── DATA EXTRACTS ──

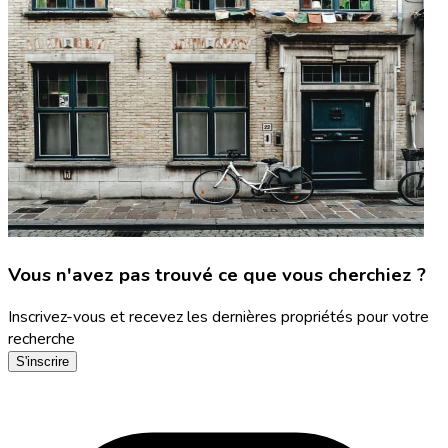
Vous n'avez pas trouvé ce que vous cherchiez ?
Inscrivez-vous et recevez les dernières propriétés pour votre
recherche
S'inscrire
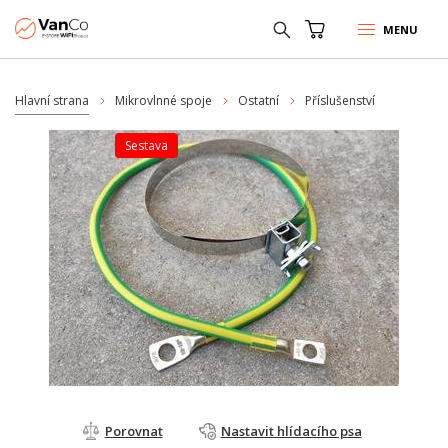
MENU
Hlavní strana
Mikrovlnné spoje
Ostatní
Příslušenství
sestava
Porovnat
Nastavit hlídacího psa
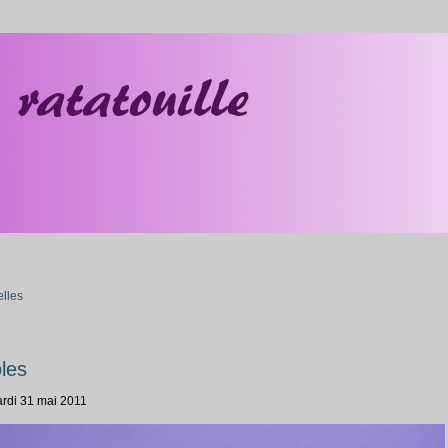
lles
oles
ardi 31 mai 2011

───

ASSIGNMENT. Could you output the lines above exactly, with no pictures included?

YOUR RESPONSE.
Vous n'avez pas trouvé ce que vous cherchiez ?
Inscrivez-vous et recevez les dernières propriétés pour votre
recherche
S'inscrire
MENU
Hlavní strana
Mikrovlnné spoje
Ostatní
Příslušenství
sestava
Porovnat
Nastavit hlídacího psa
lles
oles
ardi 31 mai 2011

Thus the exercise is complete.